なお、上述した実施形態は、以下のように変更して実施することができる。
[金属粒子]
・複数の金属粒子12において、第1端部11C1に位置する金属粒子12の平均径が、第2端部11C2に位置する金属粒子12の平均径以下であってもよい。この場合であっても、バンドル11Cに複数の金属粒子12が担持されることによって、上述した(1)に準じた効果を得ることはできる。
・複数の金属粒子12は、炭素繊維11の一部によって貫かれた金属粒子12を含まなくてもよい。この場合であっても、バンドル11Cに複数の金属粒子12が担持されることによって、上述した(1)に準じた効果を得ることはできる。
[炭素繊維]
・炭素繊維11は、カーボンナノチューブ11Aを覆う被覆部11Bを備えなくてもよい。あるいは、複数の炭素繊維11は、被覆部11Bを備える炭素繊維11と、被覆部11Bを備えていない炭素繊維11とを含んでもよい。この場合であってもバンドル11Cに複数の金属粒子12が担持されることによって、上述した(1)に準じた効果を得ることはできる。

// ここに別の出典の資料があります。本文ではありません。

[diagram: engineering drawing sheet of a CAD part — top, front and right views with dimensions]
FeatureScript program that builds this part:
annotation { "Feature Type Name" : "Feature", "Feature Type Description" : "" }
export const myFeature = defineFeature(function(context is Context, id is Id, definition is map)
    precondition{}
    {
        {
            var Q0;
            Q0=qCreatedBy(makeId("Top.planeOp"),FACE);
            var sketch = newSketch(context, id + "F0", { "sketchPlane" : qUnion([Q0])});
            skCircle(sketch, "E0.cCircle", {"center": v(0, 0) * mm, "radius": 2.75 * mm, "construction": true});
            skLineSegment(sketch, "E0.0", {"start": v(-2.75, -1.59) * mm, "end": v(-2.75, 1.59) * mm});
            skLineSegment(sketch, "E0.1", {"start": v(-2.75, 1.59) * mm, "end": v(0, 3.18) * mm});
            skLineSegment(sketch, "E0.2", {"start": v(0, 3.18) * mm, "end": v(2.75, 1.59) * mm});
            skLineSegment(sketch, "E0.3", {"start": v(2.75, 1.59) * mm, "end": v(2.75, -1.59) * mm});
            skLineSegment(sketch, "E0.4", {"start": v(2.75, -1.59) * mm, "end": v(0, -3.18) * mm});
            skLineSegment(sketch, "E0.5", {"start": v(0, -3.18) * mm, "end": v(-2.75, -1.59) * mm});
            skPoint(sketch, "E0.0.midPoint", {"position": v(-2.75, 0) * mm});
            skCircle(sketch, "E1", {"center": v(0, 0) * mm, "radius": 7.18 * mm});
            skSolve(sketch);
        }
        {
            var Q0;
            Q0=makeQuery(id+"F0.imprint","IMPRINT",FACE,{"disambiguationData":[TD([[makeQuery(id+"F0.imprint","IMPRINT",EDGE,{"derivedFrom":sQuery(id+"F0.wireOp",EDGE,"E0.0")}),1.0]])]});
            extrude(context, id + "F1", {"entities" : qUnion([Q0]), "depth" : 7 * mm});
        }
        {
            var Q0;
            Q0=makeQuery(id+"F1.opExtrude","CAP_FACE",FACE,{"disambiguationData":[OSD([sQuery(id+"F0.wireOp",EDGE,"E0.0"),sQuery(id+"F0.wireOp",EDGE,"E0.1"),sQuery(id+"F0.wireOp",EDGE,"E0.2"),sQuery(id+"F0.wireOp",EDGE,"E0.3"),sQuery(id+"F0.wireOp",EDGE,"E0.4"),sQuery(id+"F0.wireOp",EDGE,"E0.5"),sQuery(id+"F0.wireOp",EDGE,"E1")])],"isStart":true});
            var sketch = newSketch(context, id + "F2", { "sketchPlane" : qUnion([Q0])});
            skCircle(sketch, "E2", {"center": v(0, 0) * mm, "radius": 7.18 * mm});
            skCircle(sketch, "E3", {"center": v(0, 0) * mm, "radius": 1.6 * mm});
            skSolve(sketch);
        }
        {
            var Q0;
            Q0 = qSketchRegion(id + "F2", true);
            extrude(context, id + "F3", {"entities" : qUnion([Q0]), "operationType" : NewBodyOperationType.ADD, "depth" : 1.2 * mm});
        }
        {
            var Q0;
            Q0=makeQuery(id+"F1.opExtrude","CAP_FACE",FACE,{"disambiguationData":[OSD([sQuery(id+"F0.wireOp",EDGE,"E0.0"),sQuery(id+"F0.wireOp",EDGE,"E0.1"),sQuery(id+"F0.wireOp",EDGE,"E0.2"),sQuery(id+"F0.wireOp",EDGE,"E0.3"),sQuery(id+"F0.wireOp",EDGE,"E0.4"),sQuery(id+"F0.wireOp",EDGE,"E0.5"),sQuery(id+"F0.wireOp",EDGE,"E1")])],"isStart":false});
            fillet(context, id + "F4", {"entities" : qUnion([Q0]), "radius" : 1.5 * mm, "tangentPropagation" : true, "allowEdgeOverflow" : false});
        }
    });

10…カーボンナノチューブ電極、11…炭素繊維、11A…カーボンナノチューブ、11B,21B…被覆部、11C…バンドル、11C1,21E1…第1端部、11C2,21E2…第2端部、12…金属粒子、13…基材、20…フラットケーブル、21…本体部、21A…支持部。

Claims (8)

  1. 延在方向に沿って延びる複数の炭素繊維であって、各炭素繊維がカーボンナノチューブを含む前記複数の炭素繊維と、
    前記複数の炭素繊維に担持された複数の金属粒子であって、前記複数の金属粒子は、前記延在方向において前記炭素繊維の全体に分散し、各炭素繊維を他の炭素繊維に電気的に接続する前記複数の金属粒子と、を備える
    カーボンナノチューブ電極。
  2. 前記炭素繊維は、前記カーボンナノチューブの外表面を覆い、非晶質な炭素から形成された被覆部をさらに備え、
    各炭素繊維は、当該炭素繊維が備える前記被覆部によって、他の炭素繊維に架橋されている
    請求項1に記載のカーボンナノチューブ電極。
  3. 前記複数の金属粒子は、前記被覆部の外表面に接した前記金属粒子を含む
    請求項2に記載のカーボンナノチューブ電極。
  4. 前記複数の金属粒子は、前記炭素繊維の一部によって貫かれた前記金属粒子を含む
    請求項1から3のいずれか一項に記載のカーボンナノチューブ電極。
  5. 複数の炭素繊維は、炭素繊維束を形成し、前記炭素繊維束は、前記延在方向において第1端部と第2端部とを有し、
    前記複数の金属粒子において、前記第1端部に担持された前記金属粒子の平均径が、前記第2端部に担持された金属粒子の平均径よりも大きい
    請求項1から4のいずれか一項に記載のカーボンナノチューブ電極。
  6. 前記複数の炭素繊維における密度が1010本/cm以上1011本/cm以下であり、各炭素繊維の長さが125μm以上530μm以下であり、
    前記複数の炭素繊維を支持する金属製の基材をさらに備え、
    前記基材の厚さが20μmであり、かつ、前記複数の炭素繊維に印加した荷重が125Nである場合に、前記カーボンナノチューブ電極の抵抗が、6.5mΩ以上37mΩ以下である
    請求項1から5のいずれか一項に記載のカーボンナノチューブ電極。
  7. 可撓性を有し、第1端部と第2端部とを有した帯状を有する本体部と、
    請求項1から6のいずれか一項に記載のカーボンナノチューブ電極と、を備え、
    前記カーボンナノチューブ電極は、前記第1端部と前記第2端部との少なくとも一方において、前記本体部から露出している
    フラットケーブル。
  8. 延在方向に沿って延びる複数の炭素繊維であって、各炭素繊維がカーボンナノチューブを含む前記複数の炭素繊維を形成することと、
    前記複数の炭素繊維に複数の金属粒子を形成するための材料を含むインクを接触させ、その後に、前記複数の炭素繊維を加熱することによって、前記延在方向において前記炭素繊維の全体に分散し、各炭素繊維を他の前記炭素繊維に電気的に接続する複数の金属粒子を前記複数の炭素繊維に担持させることと、を含む
    カーボンナノチューブ電極の製造方法。